For New GST Registrants

If you are applying for fresh GST registration, you can opt for the Composition Scheme at the time of registration itself. Select the composition option in Part B of the GST REG-01 application form. No separate CMP-02 filing is needed, and composition becomes effective from the date of registration.

If you want to avail the Composition Scheme from 1st April 2026, you must file Form CMP-02 before 31st March 2026. Missing this deadline means you stay on the regular scheme for the entire FY 2026-27. There is no extension or condonation of delay for this filing. Set a reminder for mid-March to avoid missing the window.

When the Composition Scheme Is the Better Choice

The Composition Scheme works best when your business ticks most of these boxes. If 5 or more apply to you, composition is likely the right pick.

  • Turnover is under ₹1.5 crore and expected to stay below this threshold for 2 to 3 years
  • All sales are within your state (no inter-state outward supplies)
  • Customers are mostly end consumers (B2C) who do not claim ITC
  • Input costs are low relative to turnover (high-margin businesses)
  • You do not sell on e-commerce platforms like Amazon or Flipkart
  • Compliance simplicity matters more than tax optimization
  • You do not manufacture ice cream, pan masala, tobacco, or aerated water

Typical composition-friendly businesses: neighbourhood kirana stores, small retail shops, local bakeries, street-facing restaurants (no alcohol), small furniture manufacturers selling locally, and regional wholesale traders.

When the Regular Scheme Is the Better Choice

The Regular Scheme is the right fit when ITC recovery, inter-state trade, or buyer expectations demand full tax compliance. Choose regular if any of these apply:

  • You sell across state borders (inter-state supply requires IGST and disqualifies composition)
  • You sell on e-commerce platforms (Amazon, Flipkart marketplace sellers)
  • Your buyers are GST-registered businesses who need ITC on purchases from you
  • You have high input costs with GST at 12% to 28% (manufacturing, trading in electronics, etc.)
  • Turnover is approaching or exceeds ₹1.5 crore
  • You provide services (other than restaurant services)
  • You want to expand into new states or sell to government departments (which prefer ITC-eligible suppliers)

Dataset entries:
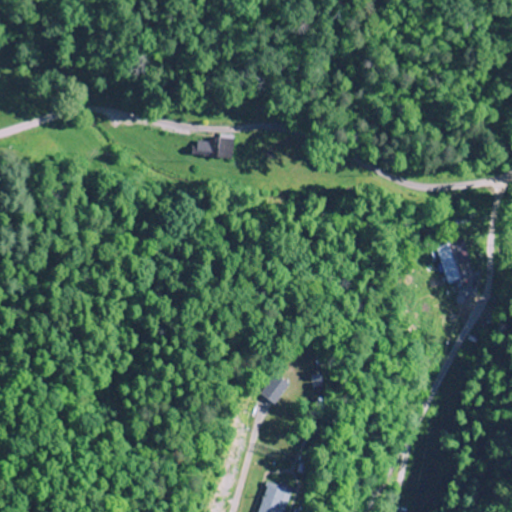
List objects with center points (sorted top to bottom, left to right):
road: (262, 128)
building: (216, 148)
road: (453, 352)
building: (269, 498)
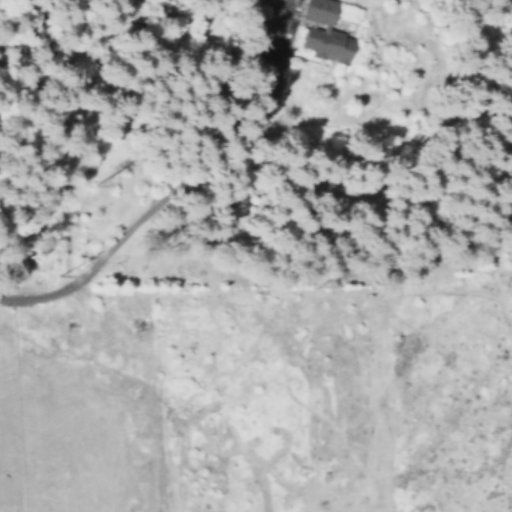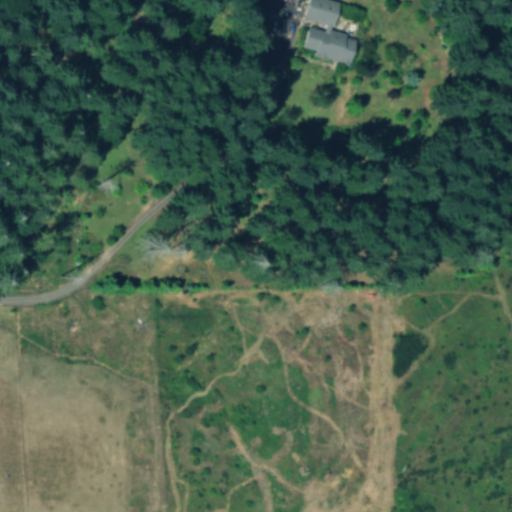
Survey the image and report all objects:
building: (320, 31)
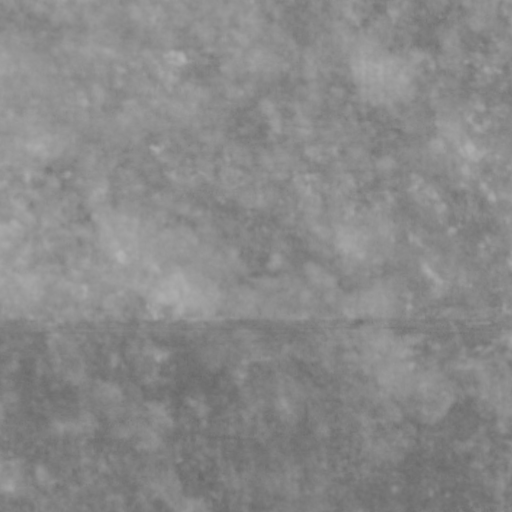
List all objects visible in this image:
road: (256, 325)
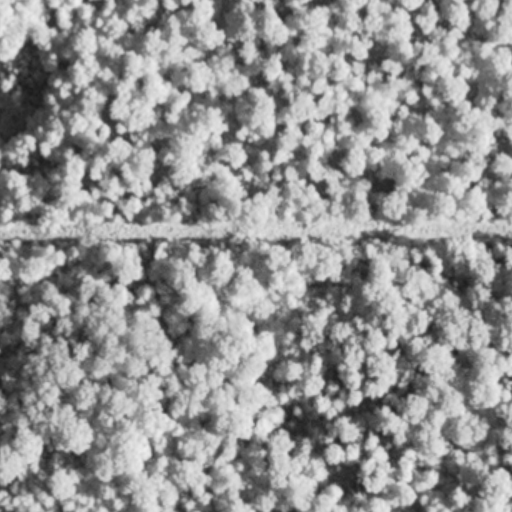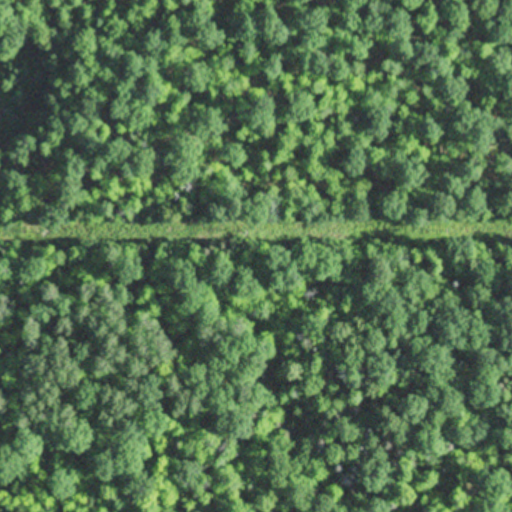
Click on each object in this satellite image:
road: (255, 224)
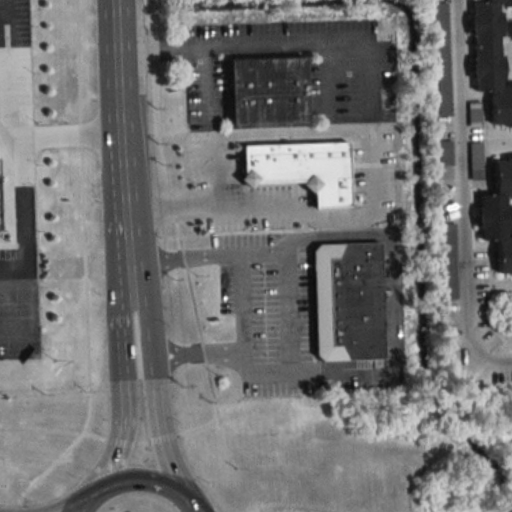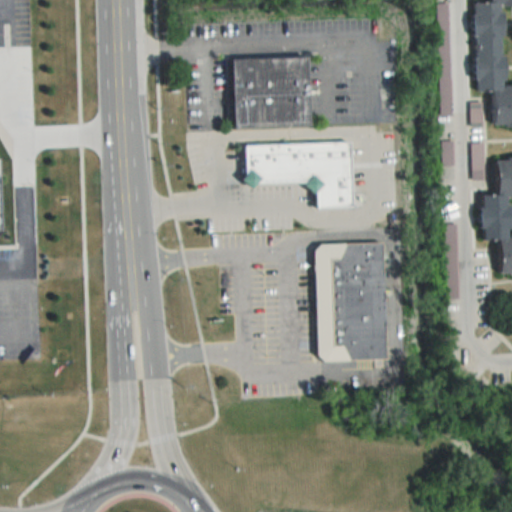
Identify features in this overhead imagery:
road: (115, 5)
road: (302, 42)
road: (159, 48)
building: (491, 57)
road: (6, 70)
road: (205, 83)
building: (268, 92)
building: (475, 113)
road: (119, 118)
road: (80, 134)
building: (475, 161)
building: (302, 169)
road: (214, 173)
road: (21, 191)
road: (456, 199)
road: (212, 205)
building: (499, 213)
building: (6, 234)
road: (62, 265)
road: (83, 267)
road: (242, 279)
road: (190, 295)
building: (348, 302)
road: (184, 354)
road: (154, 364)
road: (121, 365)
road: (94, 435)
road: (161, 437)
road: (120, 441)
road: (141, 442)
road: (138, 478)
road: (86, 499)
road: (186, 501)
road: (18, 509)
road: (72, 509)
road: (193, 510)
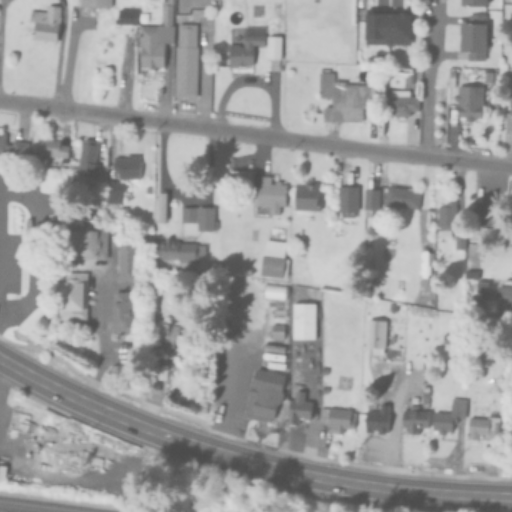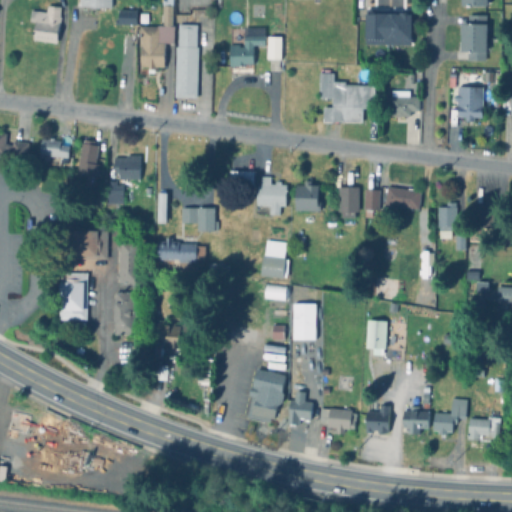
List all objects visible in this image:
building: (476, 3)
road: (61, 23)
building: (476, 39)
building: (506, 77)
road: (429, 78)
building: (489, 78)
building: (472, 105)
building: (508, 106)
road: (255, 135)
building: (448, 217)
building: (484, 220)
building: (462, 238)
road: (37, 245)
building: (484, 287)
building: (505, 300)
road: (100, 337)
building: (450, 340)
road: (222, 397)
building: (451, 417)
building: (485, 430)
road: (246, 460)
railway: (38, 506)
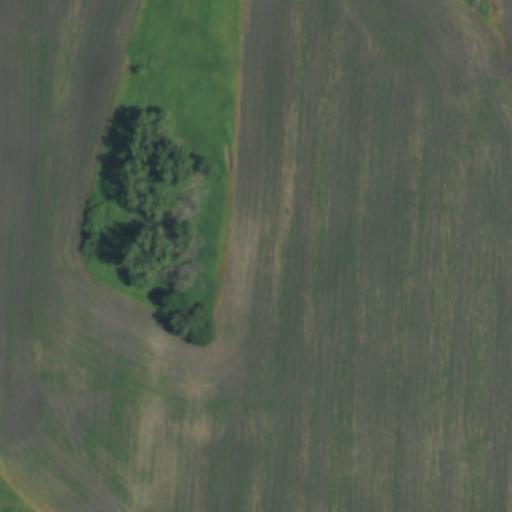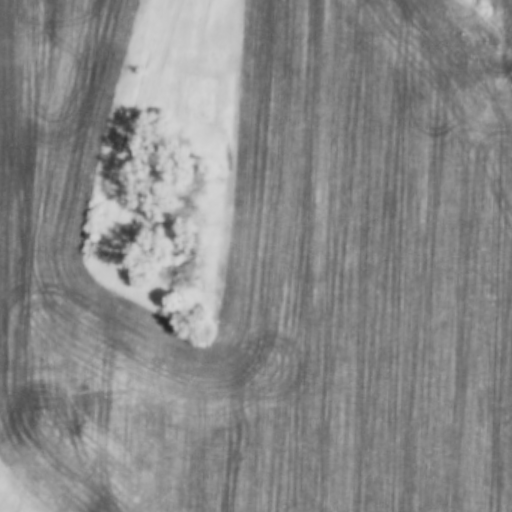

◆ **GOAL**
Write what comes next in the GST scheme guide, picking up after its final bullet about expanding into new states or selling to government departments.

◆ **WRITTEN REPLY**
Typical regular-scheme businesses: IT services companies, e-commerce sellers, manufacturers with high raw material costs, inter-state traders, exporters (who can claim GST refunds), and B2B service providers.

Based on our experience advising 3,000+ small businesses on GST schemes, we find that businesses with an input-to-output ratio above 60% (meaning inputs cost more than 60% of turnover) and GST rate above 12% on inputs should choose the Regular Scheme. The ITC credit from the supplier's invoice becomes more valuable than the flat composition rate. Run a 3-month test calculation with your actual purchase invoices before committing.

Special Composition Provision for Service Providers (Section 10(2A))

While the main Composition Scheme under Section 10(1) excludes service providers, the GST Council introduced a separate provision under Section 10(2A) of the CGST Act via Notification No. 2/2019-Central Tax (Rate) dated 7th March 2019. This allows a distinct category of small taxpayers to pay tax at a concessional rate.

Eligibility for Section 10(2A)

  • Open to service providers and mixed suppliers (goods + services)
  • Aggregate turnover must not exceed ₹50 lakh in the preceding financial year
  • Tax rate: 6% (3% CGST + 3% SGST) on total turnover
  • ITC is not available
  • Cannot make inter-state outward supplies
  • Cannot supply through e-commerce operators

This provision benefits small service businesses like freelance consultants, local coaching centres, small repair shops offering both goods and services, and professionals with turnover under ₹50 lakh. For a consultant with ₹40 lakh turnover and minimal input costs, paying 6% flat (₹2.4 lakh) is simpler than paying 18% minus ITC (which might net ₹3 lakh to ₹5 lakh depending on inputs).

Common Mistakes When Choosing Between Composition and Regular

After processing thousands of GST registrations and scheme transitions, these are the mistakes we see most often. Avoiding even one of these can save you ₹50,000+ in unexpected tax liability or penalties.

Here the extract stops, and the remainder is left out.